The observation that revolutions just as often lead to something worse as something better rings very true. Revolutions are just as likely to lead to Mao Zedong’s China or Pol Pot’s Cambodia as they are to give birth to an improved state like the birth of America. This is a “conservative” principle that I agree with.
Unfortunately, modern conservatism takes things in a much more negative direction. Instead of being about cautiously seeking improvement through intentional changes and watching for unintended consequences, modern American conservatism seem to prefer stopping social progress (as distinct from economic progress) altogether. Even worse, many conservatives want to reverse social progress, and are very often even against economic progress where they feel such progress will interfere with their socially regressive beliefs—immigration opposition is an example.

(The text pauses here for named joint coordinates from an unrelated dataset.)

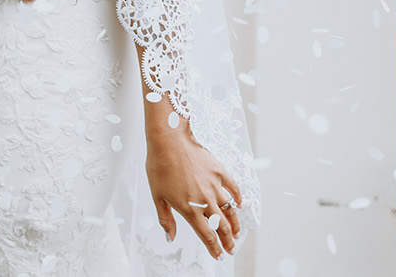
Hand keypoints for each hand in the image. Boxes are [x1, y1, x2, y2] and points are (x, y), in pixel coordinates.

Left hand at [144, 104, 242, 257]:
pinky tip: (238, 204)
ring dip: (235, 224)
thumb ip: (166, 219)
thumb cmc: (159, 166)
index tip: (219, 255)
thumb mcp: (157, 196)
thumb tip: (170, 238)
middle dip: (228, 241)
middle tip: (231, 249)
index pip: (207, 235)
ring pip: (230, 210)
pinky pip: (233, 188)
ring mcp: (214, 185)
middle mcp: (205, 200)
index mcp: (189, 208)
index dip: (214, 248)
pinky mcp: (219, 171)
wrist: (169, 140)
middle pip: (222, 226)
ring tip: (236, 233)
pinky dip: (237, 198)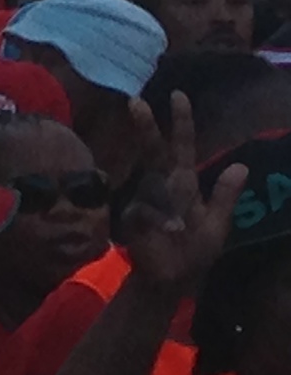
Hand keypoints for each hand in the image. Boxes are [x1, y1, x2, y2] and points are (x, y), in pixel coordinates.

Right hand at [118, 93, 244, 304]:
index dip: (181, 122)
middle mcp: (161, 185)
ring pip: (150, 184)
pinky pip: (146, 213)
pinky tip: (173, 234)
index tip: (178, 95)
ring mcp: (145, 199)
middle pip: (153, 151)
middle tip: (136, 102)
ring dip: (162, 200)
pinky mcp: (133, 217)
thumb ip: (226, 196)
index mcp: (184, 182)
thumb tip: (240, 165)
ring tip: (178, 227)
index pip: (182, 146)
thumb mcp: (218, 223)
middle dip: (145, 127)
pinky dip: (162, 223)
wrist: (173, 279)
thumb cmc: (195, 251)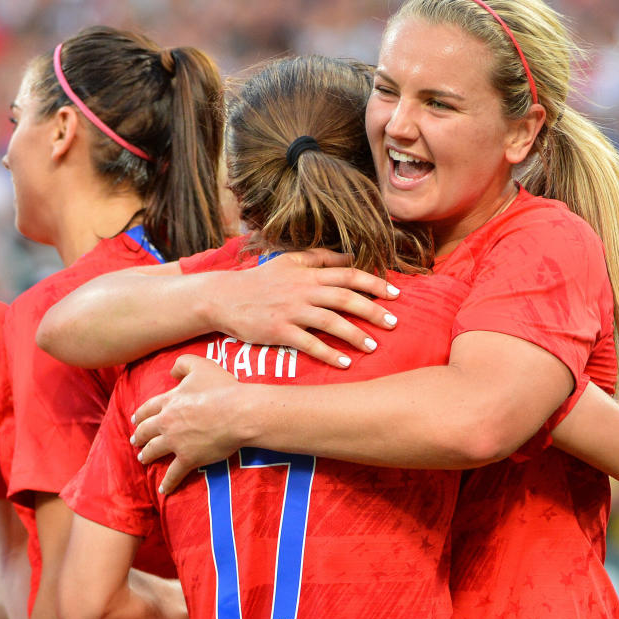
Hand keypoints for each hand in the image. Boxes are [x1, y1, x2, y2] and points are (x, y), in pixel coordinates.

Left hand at [132, 355, 249, 493]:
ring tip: (143, 459)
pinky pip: (174, 473)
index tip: (135, 420)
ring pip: (154, 451)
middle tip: (135, 441)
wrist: (238, 412)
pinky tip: (163, 490)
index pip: (149, 408)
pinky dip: (168, 483)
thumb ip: (182, 364)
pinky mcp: (189, 458)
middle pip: (147, 430)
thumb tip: (170, 372)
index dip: (141, 414)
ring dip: (147, 456)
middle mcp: (168, 422)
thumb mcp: (201, 365)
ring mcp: (176, 442)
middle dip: (140, 436)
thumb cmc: (222, 388)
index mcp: (170, 400)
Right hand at [211, 249, 399, 368]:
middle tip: (394, 323)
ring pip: (331, 321)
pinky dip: (329, 354)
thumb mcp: (288, 261)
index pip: (348, 275)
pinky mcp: (279, 330)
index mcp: (308, 273)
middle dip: (373, 310)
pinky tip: (345, 363)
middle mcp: (303, 290)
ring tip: (373, 347)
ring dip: (355, 335)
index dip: (374, 283)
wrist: (223, 298)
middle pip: (345, 298)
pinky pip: (309, 343)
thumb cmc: (259, 280)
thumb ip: (320, 258)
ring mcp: (291, 310)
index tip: (395, 293)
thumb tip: (351, 256)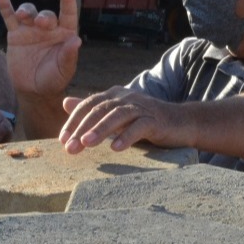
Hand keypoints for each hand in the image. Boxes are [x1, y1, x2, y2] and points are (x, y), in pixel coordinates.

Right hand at [0, 0, 81, 96]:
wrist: (33, 90)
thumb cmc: (53, 79)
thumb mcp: (63, 71)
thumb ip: (69, 56)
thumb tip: (76, 40)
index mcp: (64, 35)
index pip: (68, 14)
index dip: (67, 0)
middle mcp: (48, 29)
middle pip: (46, 15)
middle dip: (44, 17)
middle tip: (40, 23)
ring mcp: (31, 30)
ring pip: (29, 12)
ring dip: (26, 10)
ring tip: (22, 15)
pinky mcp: (16, 35)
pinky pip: (10, 18)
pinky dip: (6, 8)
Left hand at [59, 87, 176, 153]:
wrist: (181, 122)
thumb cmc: (145, 121)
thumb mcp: (115, 115)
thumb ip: (92, 109)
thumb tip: (65, 102)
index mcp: (114, 95)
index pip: (88, 105)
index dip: (73, 121)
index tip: (62, 139)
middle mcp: (126, 97)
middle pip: (99, 110)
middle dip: (82, 128)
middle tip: (69, 147)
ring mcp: (142, 107)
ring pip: (117, 116)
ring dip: (100, 130)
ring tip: (86, 144)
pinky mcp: (155, 120)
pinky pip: (139, 127)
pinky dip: (127, 136)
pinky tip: (115, 148)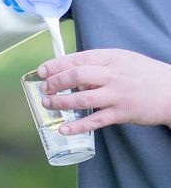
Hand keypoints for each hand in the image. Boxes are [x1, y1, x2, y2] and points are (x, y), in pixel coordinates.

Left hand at [39, 49, 170, 133]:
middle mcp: (113, 75)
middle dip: (55, 82)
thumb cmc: (145, 74)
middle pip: (76, 76)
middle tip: (44, 88)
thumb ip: (99, 65)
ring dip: (60, 102)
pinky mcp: (121, 114)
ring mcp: (117, 95)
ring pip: (82, 98)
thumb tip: (72, 74)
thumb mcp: (123, 60)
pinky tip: (63, 129)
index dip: (56, 65)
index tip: (42, 71)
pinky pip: (95, 120)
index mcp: (111, 58)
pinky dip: (77, 126)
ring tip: (47, 103)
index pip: (77, 59)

And when it comes to Trump style “conservatives,” they mythologize revolutions (usually involving paramilitary “patriot” groups) as much as the Left! They want to use revolution to return the US back to a more “traditional,” ethnically and religiously more homogeneous state of being. They often cite the American Revolution as their inspiration, but the traitorous and treasonous attempted revolution of the South is usually cited shortly thereafter. The irony of looking fondly at a revolution against the very state created after the first seems to be lost on them.
I recently learned of a concept called “Chesterton’s Fence” which is essentially the principle that, if you see a fence erected across the road, you shouldn’t take it upon yourself to tear it down until you know why the fence was there.

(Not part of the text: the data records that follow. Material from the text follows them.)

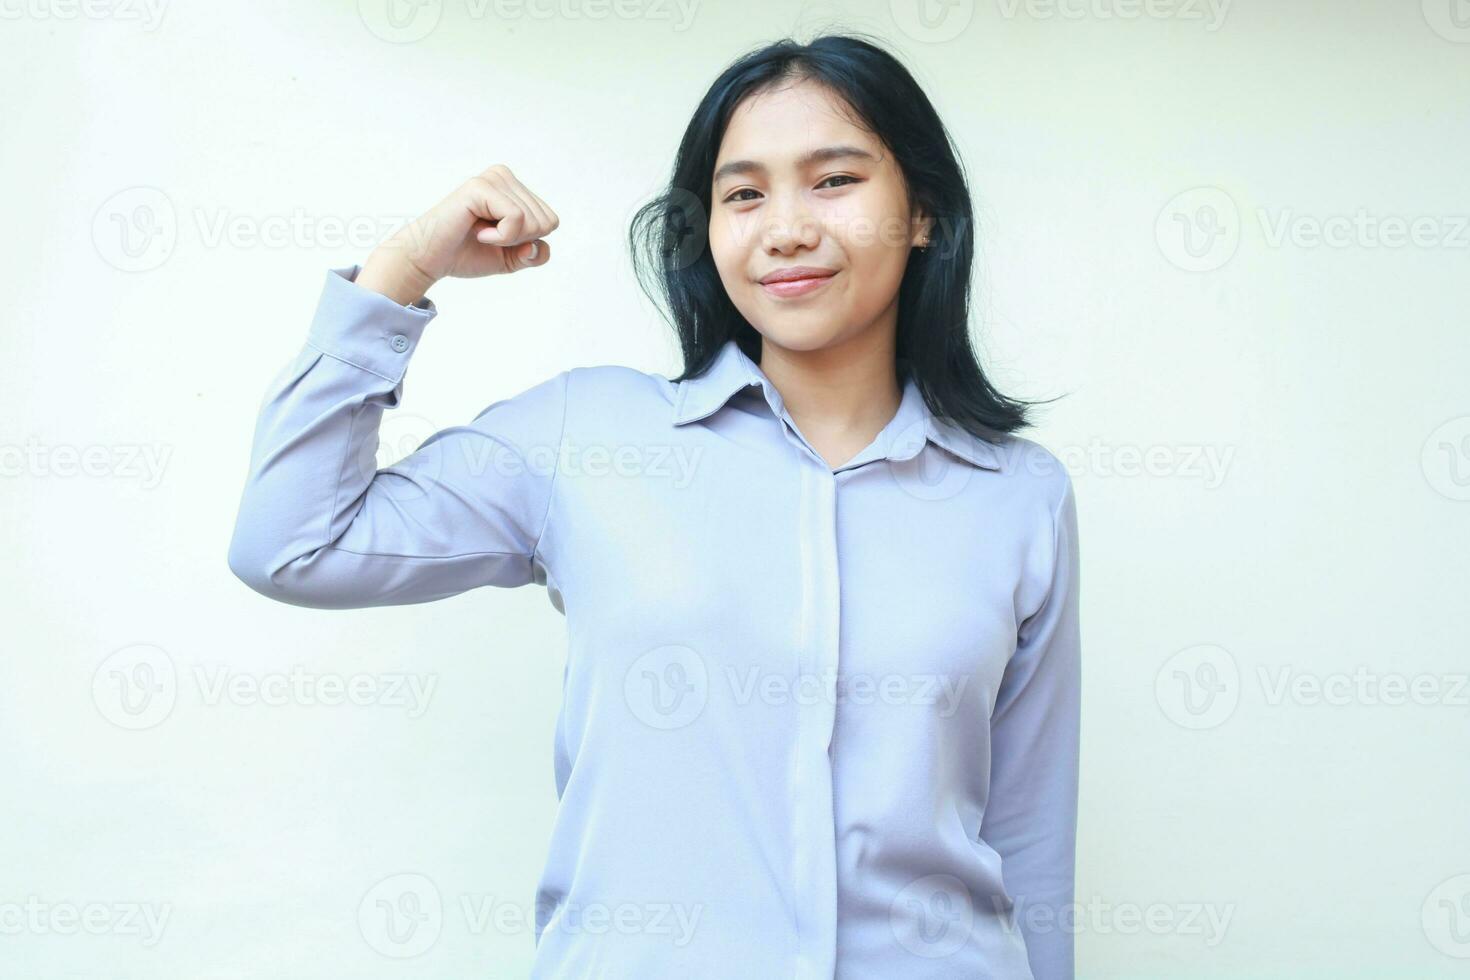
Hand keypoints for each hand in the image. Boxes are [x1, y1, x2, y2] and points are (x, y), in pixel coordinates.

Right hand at [356, 164, 559, 304]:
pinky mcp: (480, 187)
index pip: (550, 221)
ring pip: (533, 221)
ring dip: (508, 239)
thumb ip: (534, 254)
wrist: (430, 259)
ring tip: (480, 233)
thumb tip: (539, 246)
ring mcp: (493, 178)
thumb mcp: (512, 258)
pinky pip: (516, 219)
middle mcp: (504, 176)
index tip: (498, 239)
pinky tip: (478, 231)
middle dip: (520, 241)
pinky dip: (500, 237)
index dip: (529, 241)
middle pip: (546, 221)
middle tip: (488, 236)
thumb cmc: (466, 254)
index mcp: (514, 188)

It basically means that reforming is good and reforming should be done, but reformers should investigate whether a fence is truly just an anachronistic vestige that serves only as an unnecessary barrier, or whether there was a very good reason it was put there.

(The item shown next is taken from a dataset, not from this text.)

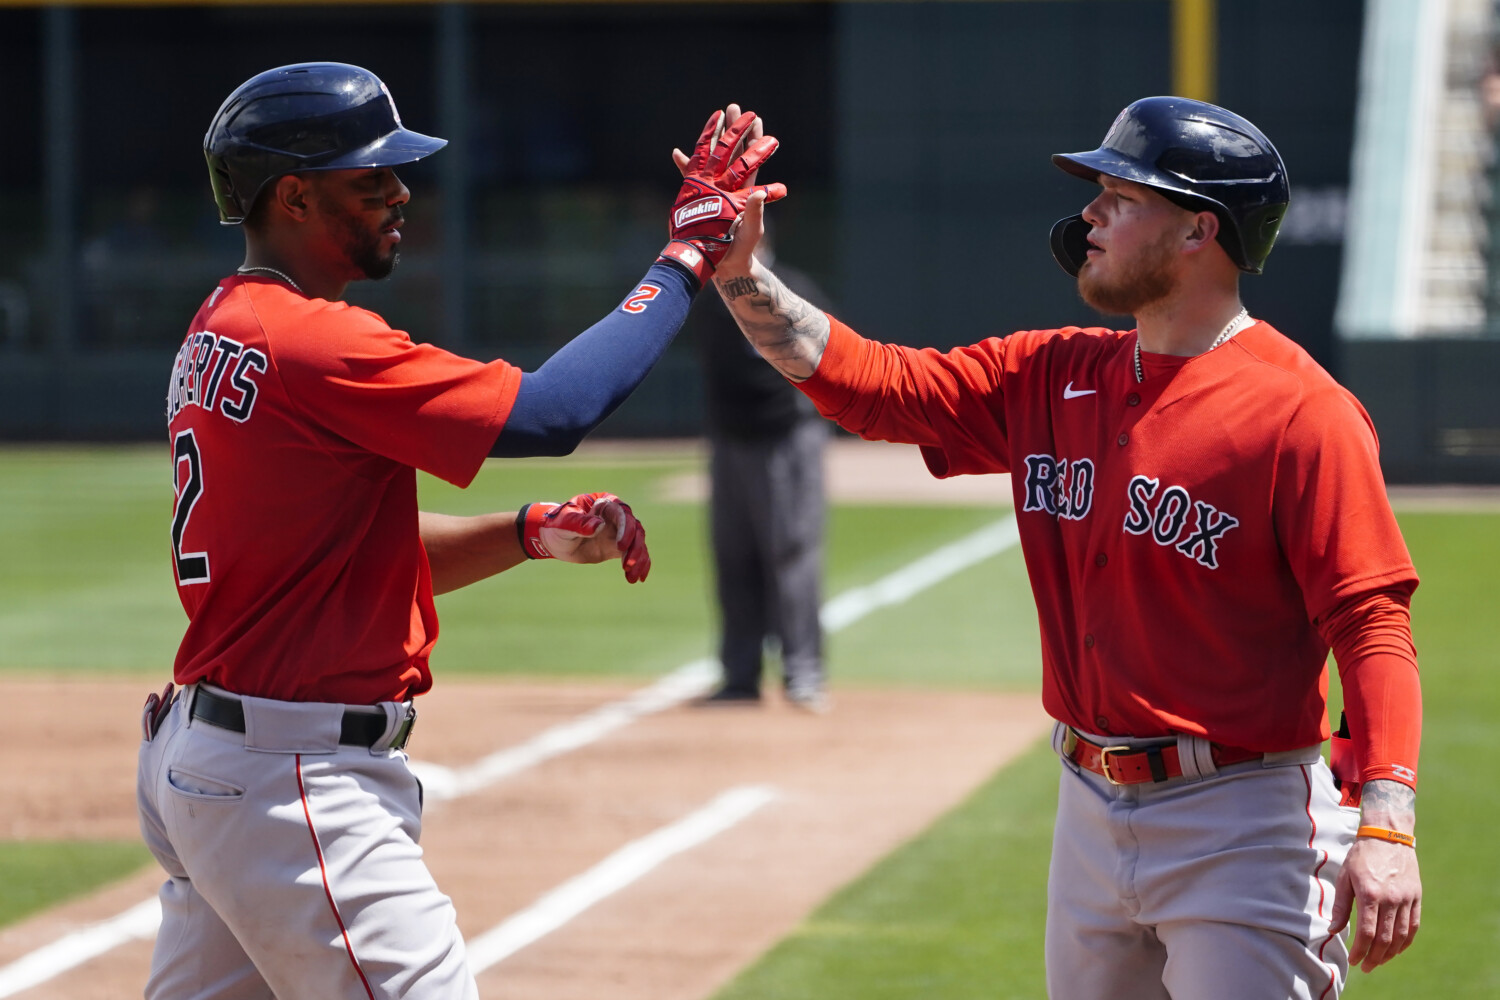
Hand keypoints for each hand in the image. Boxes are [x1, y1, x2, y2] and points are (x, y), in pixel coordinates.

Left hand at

Consistent with the analogy of Chesterton’s Fence, I am a huge supporter of calculated and intentional improvement. Old fences (traditions, laws, etc.) should not be blindly assumed to serve an indispensable purpose like many modern conservatives seem to believe. There should be no cow so sacred as to be above analysis and criticism. However, it should also not be blindly assumed that all fences serve no purpose.
Such principles are things that conservatives often get right. Unfortunately, they are usually blind to the other side; just because there is not a fence somewhere doesn’t mean it shouldn’t be there. Many conservatives assume all new government regulations are useless and bad without ever researching into why the regulation was put there. If only people could think first instead of putting ideology first, we could get rid of much of the useless and overly cumbersome public policy that exists while creating new policy that is long overdue to be implemented.